With computer processing speeds several hundredfold that of 20 years ago and high-speed Internet now readily available, Skiven and others here expect most companies can and should be equipped to use 3D.

“We’re just scratching the surface,” says Jack Hallman, director-capital projects Worldwide Facilities Group. Hallman says GM soon will be using 4D technology, which adds the element of time and allows designers to better estimate timetables for complex construction projects.

GM also employed 3D for a brownfield expansion of its Flint (MI) Engine South facility, which makes the Vortec 4200 I-6 engine in Chevrolet TrailBlazers and GMC Envoys. The existing Flint Engine South plant is about 760,000 sq.-ft. (70,604 sq.-m) and was opened in 2000. Using virtual technology, another 442,000 sq.-ft. (41,062 sq.-m) was added in 2005.

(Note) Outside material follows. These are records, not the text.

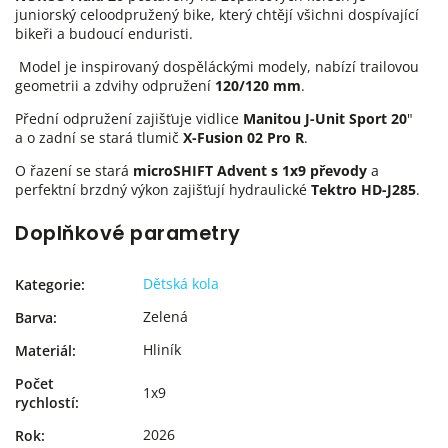
juniorský celoodpružený bike, který chtějí všichni dospívající
bikeři a budoucí enduristi.
Model je inspirovaný dospěláckými modely, nabízí trailovou
geometrii a zdvihy odpružení
120/120 mm
.
Přední odpružení zajišťuje vidlice
Manitou J-Unit Sport 20
"
a o zadní se stará tlumič
X-Fusion 02 Pro R
.
O řazení se stará
microSHIFT Advent s 1x9 převody
a
perfektní brzdný výkon zajišťují hydraulické
Tektro HD-J285
.
Doplňkové parametry
Dětská kola
Kategorie
:
Zelená
Barva
:
Hliník
Materiál
:
Počet
1x9
rychlostí
:
2026
Rok
: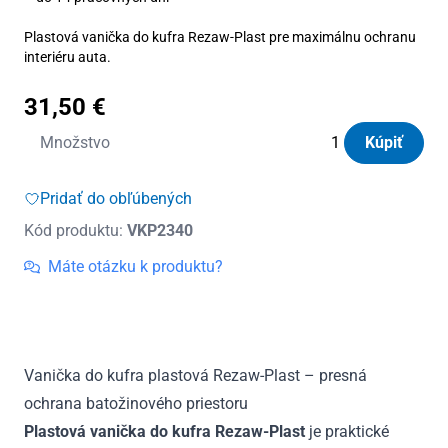
Plastová vanička do kufra Rezaw-Plast pre maximálnu ochranu
interiéru auta.
31,50
€
množstvo
Množstvo
Kúpiť
Vanička
do
Pridať do obľúbených
kufra
Kód produktu:
VKP2340
plastová
Subaru
Máte otázku k produktu?
XV
II
e-
Boxer
Vanička do kufra plastová Rezaw-Plast – presná
od
ochrana batožinového priestoru
2019
Plastová vanička do kufra Rezaw-Plast
je praktické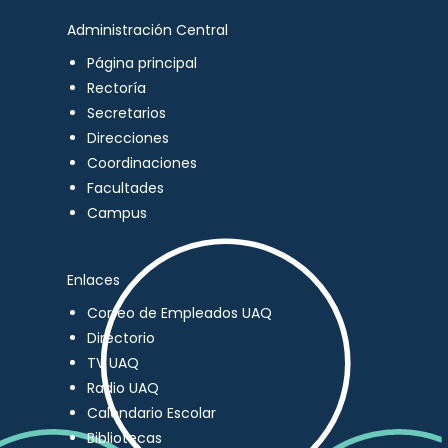
Administración Central
Página principal
Rectoría
Secretarios
Direcciones
Coordinaciones
Facultades
Campus
Enlaces
Correo de Empleados UAQ
Directorio
TV UAQ
Radio UAQ
Calendario Escolar
Bibliotecas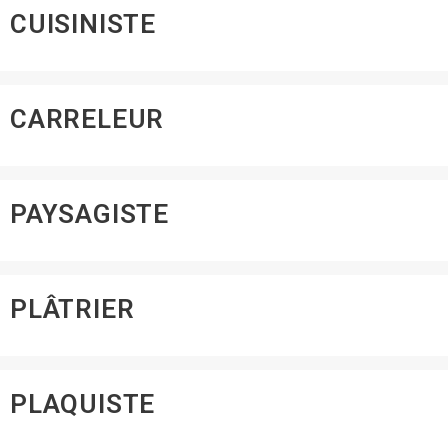
CUISINISTE
CARRELEUR
PAYSAGISTE
PLÂTRIER
PLAQUISTE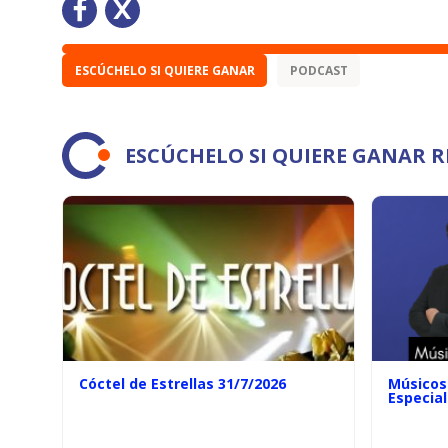
ESCÚCHELO SI QUIERE GANAR
PODCAST
ESCÚCHELO SI QUIERE GANAR 
Cóctel de Estrellas 31/7/2026
Músicos 
Especial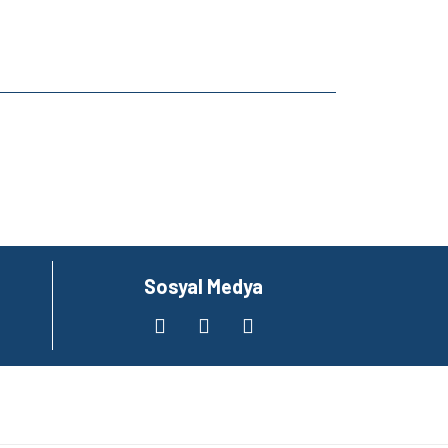
za iletebilirsiniz.
Sosyal Medya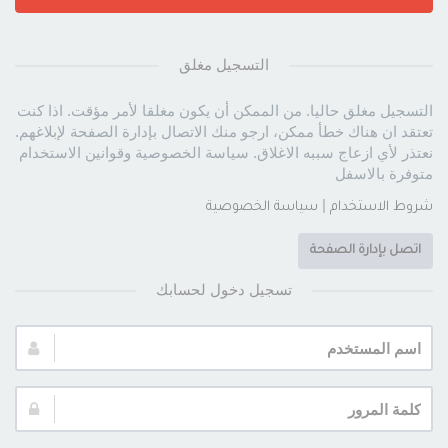
التسجيل مغلق
التسجيل مغلق حاليا. من الممكن أن يكون مغلقا لأمر مؤقت. اذا كنت
تعتقد ان هناك خطأ ممكن، ارجو منك الاتصال بإدارة الصفحة لإبلاغهم.
نعتذر لأي ازعاج سببه الاغلاق. سياسة الخصوصية وقوانين الاستخدام
متوفرة بالاسفل
|
شروط الاستخدام
سياسة الخصوصية
اتصل بإدارة الصفحة
تسجيل دخول لحسابك
اسم
المستخدم:
كلمة
المرور: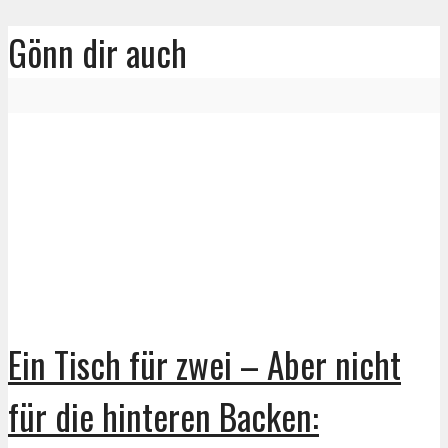
Gönn dir auch
Ein Tisch für zwei – Aber nicht
für die hinteren Backen: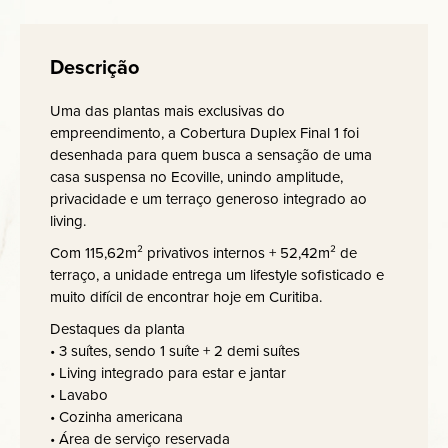
Descrição
Uma das plantas mais exclusivas do
empreendimento, a Cobertura Duplex Final 1 foi
desenhada para quem busca a sensação de uma
casa suspensa no Ecoville, unindo amplitude,
privacidade e um terraço generoso integrado ao
living.
Com 115,62m² privativos internos + 52,42m² de
terraço, a unidade entrega um lifestyle sofisticado e
muito difícil de encontrar hoje em Curitiba.
Destaques da planta
• 3 suítes, sendo 1 suíte + 2 demi suítes
• Living integrado para estar e jantar
• Lavabo
• Cozinha americana
• Área de serviço reservada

This September, production of HFV6 engines will begin in the new section of the facility for the ’07 Enclave, Outlook and Acadia. The HFV6 also will be installed in Cadillac STS, SRX and CTS models produced at GM’s Lansing Grand River plant.

With the tool, thousands of interferences, or design conflicts, were eliminated between blueprints, as architects, contractors and suppliers gathered in one room to examine construction plans from every possible angle.

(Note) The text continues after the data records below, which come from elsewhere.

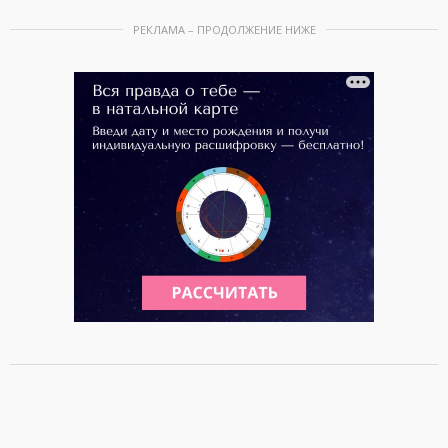
РЕКЛАМА – ПРОДОЛЖЕНИЕ НИЖЕ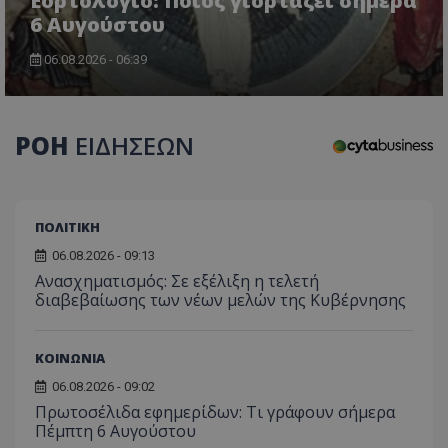
Εορτολόγιο: Ποιος γιορτάζει σήμερα
τον 
τον τρ
του 
6 Αυγούστου
οποίο 
επισκέπ
πρόσβα
06.08.2026 - 06:39
ιστοσε
Συλλέγε
για τις
του χρ
ιστοσε
ποιες σ
ΡΟΗ
ΕΙΔΗΣΕΩΝ
έχουν 
_ga_J7RS52TMNC
.tothemaonline.com
1 χρόνος 1
Αυτό τ
μήνας
χρησιμ
από το
Analyti
ΠΟΛΙΤΙΚΗ
διατήρ
κατάσ
06.08.2026 - 09:13
περιόδ
σύνδεσ
Ανασχηματισμός: Σε εξέλιξη η τελετή
διαβεβαίωσης των νέων μελών της Κυβέρνησης
ΚΟΙΝΩΝΙΑ
06.08.2026 - 09:02
Πρωτοσέλιδα εφημερίδων: Τι γράφουν σήμερα
Πέμπτη 6 Αυγούστου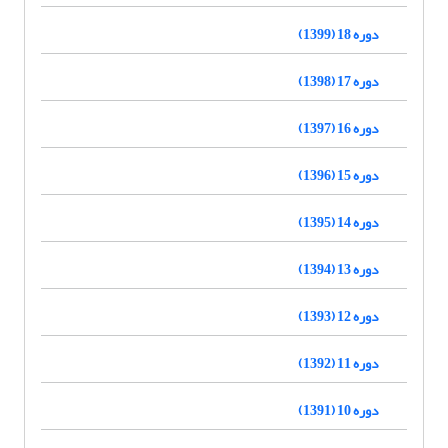
دوره 18 (1399)
دوره 17 (1398)
دوره 16 (1397)
دوره 15 (1396)
دوره 14 (1395)
دوره 13 (1394)
دوره 12 (1393)
دوره 11 (1392)
دوره 10 (1391)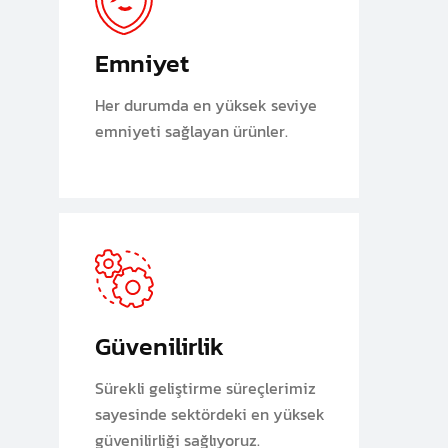
Emniyet
Her durumda en yüksek seviye
emniyeti sağlayan ürünler.
Güvenilirlik
Sürekli geliştirme süreçlerimiz
sayesinde sektördeki en yüksek
güvenilirliği sağlıyoruz.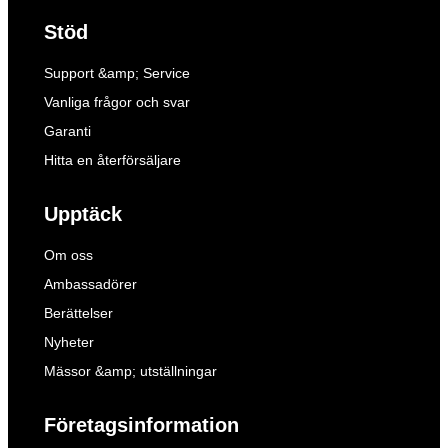
Stöd
Support &amp; Service
Vanliga frågor och svar
Garanti
Hitta en återförsäljare
Upptäck
Om oss
Ambassadörer
Berättelser
Nyheter
Mässor &amp; utställningar
Företagsinformation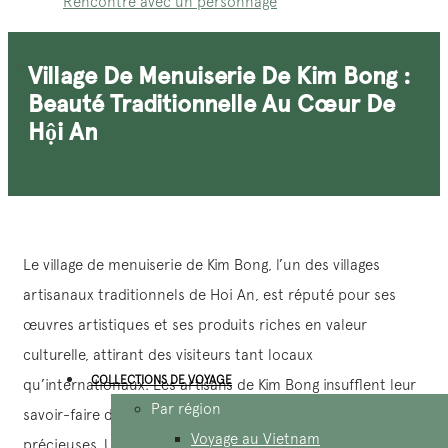
Rencontre avec un personnage
Village De Menuiserie De Kim Bong :
Beauté Traditionnelle Au Cœur De
Hội An
Le village de menuiserie de Kim Bong, l’un des villages
artisanaux traditionnels de Hoi An, est réputé pour ses
œuvres artistiques et ses produits riches en valeur
culturelle, attirant des visiteurs tant locaux
COLLECTIONS DE VOYAGE
qu’internationaux. Les artisans de Kim Bong insufflent leur
Par région
savoir-faire dans le bois pour créer des pièces raffinées et
Voyage au Vietnam
précieuses. Une journée de visite au village vous permet de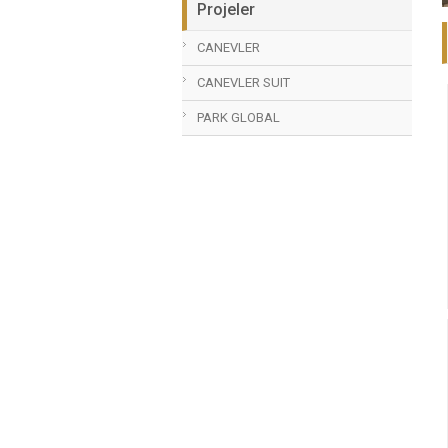
Projeler
CANEVLER
CANEVLER SUIT
PARK GLOBAL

“At the end of the day, we could push a button and everything was updated in real time,” says Frank Venegas Jr., chairman and CEO of The Ideal Group Inc., a general contractor on the Flint project. Using 3D helped hold down “design creep,” common for large projects with multiple contractors and subcontractors.

“Ten (percent) to 15% of the cost of a job is in creep. And with this job, we basically eliminated that,” he says.

Troy Creed, an electrician working in general assembly at Lansing Delta, says the 3D simulations were so realistic, he reflexively ducked out of the way of a virtual pillar during one session.

Creed says he already has watched the plant operate at full capacity – in a virtual sense.

“I’m waiting now to see that in reality,” he says.

GM partnered with GHAFARI, Alberici Group, Ideal and Dee Cramer Inc. on the math-based technology.

GHAFARI was the main architectural firm on both the Lansing and Flint projects. Ideal was the main contractor for the Flint Engine South facility; and Alberici was the main contractor for Lansing Delta Township’s body shop, general assembly and central administration.

Dee Cramer Inc. was the lead contractor for the heating, ventilation and air conditioning systems at the plants.